In accordance with the guidelines, the Hellmann prize is awarded for excellent scientific achievements from the overall field of theoretical chemistry to junior scientists (typically not over 40 years), which do not have a lifetime professorship yet and which are associated with the German-speaking research landscape.

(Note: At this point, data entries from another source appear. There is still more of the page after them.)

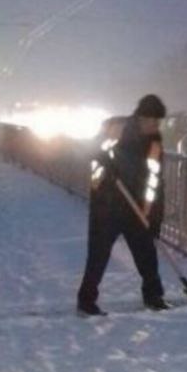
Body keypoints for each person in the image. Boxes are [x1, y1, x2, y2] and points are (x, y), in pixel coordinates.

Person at [76, 93, 167, 316]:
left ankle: (153, 296)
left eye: (158, 122)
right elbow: (88, 151)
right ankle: (86, 301)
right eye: (152, 121)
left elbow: (155, 181)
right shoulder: (115, 130)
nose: (155, 126)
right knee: (98, 255)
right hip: (106, 207)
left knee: (146, 252)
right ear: (140, 118)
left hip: (136, 209)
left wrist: (154, 217)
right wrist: (103, 161)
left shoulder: (154, 144)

The price is awarded yearly since 1999 (except for 2009 and 2015):

Year Awardee
2021 Dr. Martin Brehm
2020 Prof. Dr. Jeremy Richardson
2019 Prof. Dr. Thomas Jagau
2018 Prof. Dr. Bettina Keller
2017 Prof. Dr. Sandra Luber
2016 Prof. Dr. Ralf Tonner
2014 Prof. Dr. Christoph Jacob
2013 Prof. Dr. Jörg Behler
2012 Prof. Dr. Johannes Kästner
2011 Prof. Dr. Daniel Sebastiani
2010 Prof. Dr. Andreas Köhn
2008 Prof. Dr. Robert Berger
2007 Prof. Dr. Andreas Dreuw
2006 Prof. Dr. Michael Thoss
2005 Prof. Dr. Frank Neese
2004 Prof. Dr. Christof Hättig
2003 Prof. Dr. Georg Kresse
2002 Prof. Dr. Klaus R. Liedl
2001 Prof. Dr. Uwe Manthe
2000 Prof. Dr. Andreas Görling
1999 Prof. Dr. Willem M. Klopper

Hans G. A. Hellmann (1903–1938), born in Wilhelmshaven on October 14, 1903, studied experimental physics in Stuttgart. As a postdoc in Hanover, he focused on the new science of quantum chemistry. He discovered the molecular virial theorem and derived the nowadays well-known Hellmann–Feynman theorem. Furthermore, he anticipated several basic concepts explaining the nature of the chemical bond. He developed the “diatomics in molecules” approach and in particular the effective core potential method for molecules and solids, all this already in 1933/34. In 1937, he completed one of the first textbooks on quantum chemistry, covering and illuminating all essential topics, including intermolecular interactions as well as diabatic and adiabatic reactions. Hans Hellmann was forced to leave Nazi Germany in 1934, he changed to the Karpov institute in Moscow, where he was liquidated during the “great terror” on May 29, 1938.